EEG Reveals Alterations in Motor Imagery in People With Amnestic Mild Cognitive Impairment.

Abstract

Motor imagery has been used to investigate the cognitive mechanism of motor control. Although behavioral and electrophysiological changes in motor imagery in people with amnestic mild cognitive impairment (aMCI) have been reported, deficits in different types of imagery remain unclear. To explore this question, we used electroencephalography (EEG) to study neural correlates of visual imagery (VI) and kinesthetic imagery (KI) and their relationship to cognitive function in people with aMCI. A hand laterality judgment task was used to induce implicit motor imagery in 29 people with aMCI and 40 healthy controls during EEG recording. Mass univariate and multivariate EEG analysis was applied to explore group differences in a data-driven manner.

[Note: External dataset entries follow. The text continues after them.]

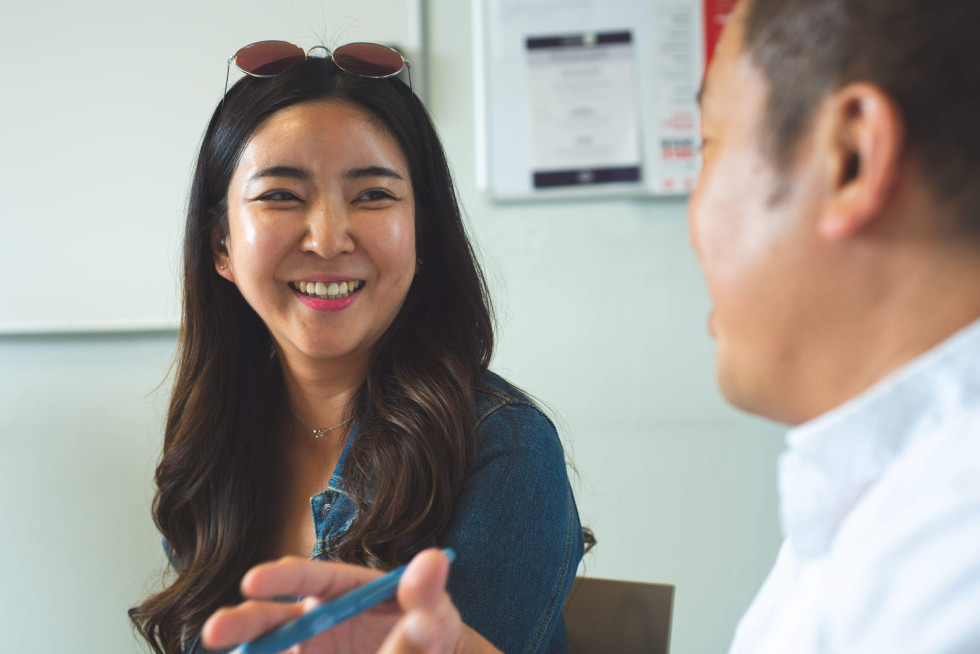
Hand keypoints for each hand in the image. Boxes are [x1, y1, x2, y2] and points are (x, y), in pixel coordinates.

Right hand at [202, 548, 462, 653]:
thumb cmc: (433, 635)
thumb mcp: (437, 616)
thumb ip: (426, 596)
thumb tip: (433, 558)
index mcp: (345, 589)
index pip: (310, 578)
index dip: (282, 578)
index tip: (254, 580)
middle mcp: (317, 618)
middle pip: (273, 616)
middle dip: (243, 621)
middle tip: (215, 630)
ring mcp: (308, 647)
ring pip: (269, 647)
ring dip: (246, 649)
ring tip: (223, 651)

Modulation of stimuli orientation to event-related potential (ERP) amplitudes differed significantly between groups at 2 clusters located in the posterior-parietal and frontal areas. Multivariate decoding revealed sufficient representation of VI-related orientation features in both groups. Relative to healthy controls, the aMCI group lacked accurate representation of KI-related biomechanical features, suggesting deficits in automatic activation of KI strategy. Electrophysiological correlates were associated with episodic memory, visuospatial function, and executive function. Higher decoding accuracy of biomechanical features predicted better executive function via longer response time in the imagery task in the aMCI group. These findings reveal electrophysiological correlates related to motor imagery deficits in aMCI, including local ERP amplitudes and large-scale activity patterns. Alterations in EEG activity are related to cognitive function in multiple domains, including episodic memory, suggesting the potential of these EEG indices as biomarkers of cognitive impairment.